* **Estratto fornito**
━━━━━━━━━━━━━━━━

Un campo in fase di forte crescita per quanto riguarda l’informatica del futuro sicuramente è quello dei computer quantistici, questi ultimi rappresentano il futuro dell’informatica dal momento che la presenza di questa struttura che si basa sulla fisica quantistica consente di elaborare moli di dati davvero mostruose in tempi molto più brevi, aprendo di fatto le porte a calcoli attualmente impensabili con la tecnologia convenzionale.
All’interno di questo settore, un’azienda che sicuramente rappresenta un colosso è proprio Google che sta facendo grandi investimenti su questa tecnologia, recentemente il colosso in questione ha raggiunto un traguardo del significato storico, e infatti è riuscita ad eseguire un particolare algoritmo tramite un computer quantistico che ha permesso il calcolo della struttura di una molecola con una velocità 13.000 volte superiore rispetto ai supercomputer convenzionali.
Il traguardo
Google stessa sul proprio blog celebrato il traguardo raggiunto tramite un post che recita: “Questo calcolo ripetibile, che va oltre i metodi classici, è la base per una verifica scalabile, che avvicina i computer quantistici a diventare strumenti per applicazioni pratiche”.
L’algoritmo si chiama Quantum Echoes edè stato eseguito su un chip quantistico denominato Willow, il tutto è stato coordinato da Michel Devoret, vincitore del premio Nobel per la fisica questo mese, il quale viene citato nello studio recentemente pubblicato su Nature e sottoposto a verifica paritaria.

━━━━━━━━━━━━━━━━

* **Compito 1**
Riscrivi la parte dell'articolo sui computer quantistici che parte dalle parole "All’interno di questo" e si ferma dopo "ai supercomputer convenzionali.", scambiando "colosso" con "gigante".
* **Compito 2**
Secondo l'articolo sui computer quantistici, con quale chip è stato eseguito l'algoritmo Quantum Echoes?
* **Compito 3**
Prosegui l'articolo sui computer quantistici di Google a partire dall'ultima frase riportata.

[Oggetti conservati da una raccolta]
━━━━━━━━━━━━━━━━

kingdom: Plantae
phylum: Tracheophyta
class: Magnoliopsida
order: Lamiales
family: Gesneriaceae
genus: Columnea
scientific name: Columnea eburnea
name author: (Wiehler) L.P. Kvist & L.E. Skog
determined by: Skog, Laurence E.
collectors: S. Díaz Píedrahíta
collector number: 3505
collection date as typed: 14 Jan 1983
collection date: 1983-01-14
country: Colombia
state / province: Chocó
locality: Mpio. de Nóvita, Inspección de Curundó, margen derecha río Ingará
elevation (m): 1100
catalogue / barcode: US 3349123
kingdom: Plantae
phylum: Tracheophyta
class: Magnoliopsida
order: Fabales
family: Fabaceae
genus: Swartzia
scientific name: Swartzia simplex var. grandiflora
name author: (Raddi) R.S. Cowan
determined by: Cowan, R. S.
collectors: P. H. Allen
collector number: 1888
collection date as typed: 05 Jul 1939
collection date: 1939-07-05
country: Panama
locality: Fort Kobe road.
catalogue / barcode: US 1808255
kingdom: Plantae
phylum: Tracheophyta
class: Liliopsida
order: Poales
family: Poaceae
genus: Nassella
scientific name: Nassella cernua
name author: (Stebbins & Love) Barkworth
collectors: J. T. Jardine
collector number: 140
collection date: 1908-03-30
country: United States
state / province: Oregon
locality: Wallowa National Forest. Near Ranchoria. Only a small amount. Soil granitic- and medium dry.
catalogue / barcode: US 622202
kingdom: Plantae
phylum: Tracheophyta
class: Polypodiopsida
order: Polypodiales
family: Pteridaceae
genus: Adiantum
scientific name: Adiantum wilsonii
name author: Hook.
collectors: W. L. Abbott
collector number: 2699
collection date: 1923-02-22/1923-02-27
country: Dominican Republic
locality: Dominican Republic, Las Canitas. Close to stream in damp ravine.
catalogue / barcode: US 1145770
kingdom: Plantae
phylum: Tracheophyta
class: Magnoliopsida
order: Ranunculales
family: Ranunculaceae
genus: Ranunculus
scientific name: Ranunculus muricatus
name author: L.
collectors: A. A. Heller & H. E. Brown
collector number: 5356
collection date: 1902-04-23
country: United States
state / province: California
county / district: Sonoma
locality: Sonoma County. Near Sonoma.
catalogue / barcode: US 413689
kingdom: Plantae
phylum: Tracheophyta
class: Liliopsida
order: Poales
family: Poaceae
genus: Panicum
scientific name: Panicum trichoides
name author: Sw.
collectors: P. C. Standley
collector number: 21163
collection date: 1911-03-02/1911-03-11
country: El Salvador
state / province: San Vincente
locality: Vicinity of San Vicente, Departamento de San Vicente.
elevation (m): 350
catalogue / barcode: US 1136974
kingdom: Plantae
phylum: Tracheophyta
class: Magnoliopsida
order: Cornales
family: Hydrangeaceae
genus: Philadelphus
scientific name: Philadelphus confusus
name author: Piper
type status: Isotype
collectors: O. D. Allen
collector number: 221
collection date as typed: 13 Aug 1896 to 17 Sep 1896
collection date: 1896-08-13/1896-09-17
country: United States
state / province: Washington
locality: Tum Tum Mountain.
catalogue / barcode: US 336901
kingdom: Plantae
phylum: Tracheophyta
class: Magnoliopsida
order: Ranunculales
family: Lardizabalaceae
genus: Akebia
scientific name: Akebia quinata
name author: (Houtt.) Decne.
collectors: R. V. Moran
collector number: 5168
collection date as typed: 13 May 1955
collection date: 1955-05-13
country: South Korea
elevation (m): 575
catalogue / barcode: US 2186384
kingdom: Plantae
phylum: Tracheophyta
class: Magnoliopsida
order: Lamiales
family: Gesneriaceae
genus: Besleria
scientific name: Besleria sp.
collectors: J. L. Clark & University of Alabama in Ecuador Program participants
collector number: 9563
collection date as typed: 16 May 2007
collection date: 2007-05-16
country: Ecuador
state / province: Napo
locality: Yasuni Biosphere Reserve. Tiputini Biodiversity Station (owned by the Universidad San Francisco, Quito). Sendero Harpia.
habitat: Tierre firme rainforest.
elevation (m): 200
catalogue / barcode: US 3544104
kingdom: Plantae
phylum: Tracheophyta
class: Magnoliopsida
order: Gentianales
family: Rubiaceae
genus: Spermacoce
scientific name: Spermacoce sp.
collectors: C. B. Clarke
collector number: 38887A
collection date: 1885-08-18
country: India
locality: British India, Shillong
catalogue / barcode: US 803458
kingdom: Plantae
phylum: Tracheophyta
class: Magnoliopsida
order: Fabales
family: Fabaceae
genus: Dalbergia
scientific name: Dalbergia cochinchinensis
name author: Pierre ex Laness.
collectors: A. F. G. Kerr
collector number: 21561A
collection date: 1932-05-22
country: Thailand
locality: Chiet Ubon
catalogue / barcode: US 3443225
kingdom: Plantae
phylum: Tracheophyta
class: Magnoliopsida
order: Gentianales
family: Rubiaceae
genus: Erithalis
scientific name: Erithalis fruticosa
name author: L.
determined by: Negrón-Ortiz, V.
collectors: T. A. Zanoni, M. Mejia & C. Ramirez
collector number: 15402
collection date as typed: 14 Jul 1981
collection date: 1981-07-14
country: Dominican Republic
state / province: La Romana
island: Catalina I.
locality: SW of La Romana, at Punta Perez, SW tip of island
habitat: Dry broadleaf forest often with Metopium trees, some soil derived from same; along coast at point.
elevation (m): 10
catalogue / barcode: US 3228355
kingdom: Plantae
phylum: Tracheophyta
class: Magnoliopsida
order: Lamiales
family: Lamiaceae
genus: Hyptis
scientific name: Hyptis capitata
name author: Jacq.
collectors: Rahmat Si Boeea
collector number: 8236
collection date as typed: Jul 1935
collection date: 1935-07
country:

━━━━━━━━━━━━━━━━

* **Risposta 1**
All’interno di questo settore, un’azienda che sicuramente rappresenta un gigante è proprio Google che sta facendo grandi investimenti su questa tecnologia, recentemente il gigante in questione ha raggiunto un traguardo del significato storico, e infatti è riuscita ad eseguire un particolare algoritmo tramite un computer quantistico che ha permesso il calcolo della struttura di una molecola con una velocità 13.000 volte superiore rispetto ai supercomputer convenzionali.

* **Risposta 2**
Con il chip quantistico Willow.

* **Risposta 3**
Lo studio è in questione è stato condotto con la collaborazione dell’Università della California ed ha visto il calcolo della struttura di due molecole, una composta da 15 atomi e un’altra composta da 28 atomi, i risultati sono stati assolutamente strabilianti e addirittura più precisi di quelli ottenuti con una risonanza magnetica nucleare (NMR) classica, il che lascia presagire che una combinazione di quest’ultima con Quantum Echoes e Willow consentirebbe di raggiungere dei traguardi davvero impressionanti nel campo della medicina, della farmacologia ma anche della scienza dei materiali.
Ovviamente Google sa bene che l’applicazione pratica e ti consumo dei computer quantistici è ancora lontana dal momento che il genere umano e la sua tecnologia riescono a gestire al massimo qualche decina di qubit e a temperature prossime a quelle dello zero assoluto, un utilizzo teorizzato invece per la gestione di problemi complessi e standardizzato praticamente a tutto richiederebbe migliaia se non milioni di qubit.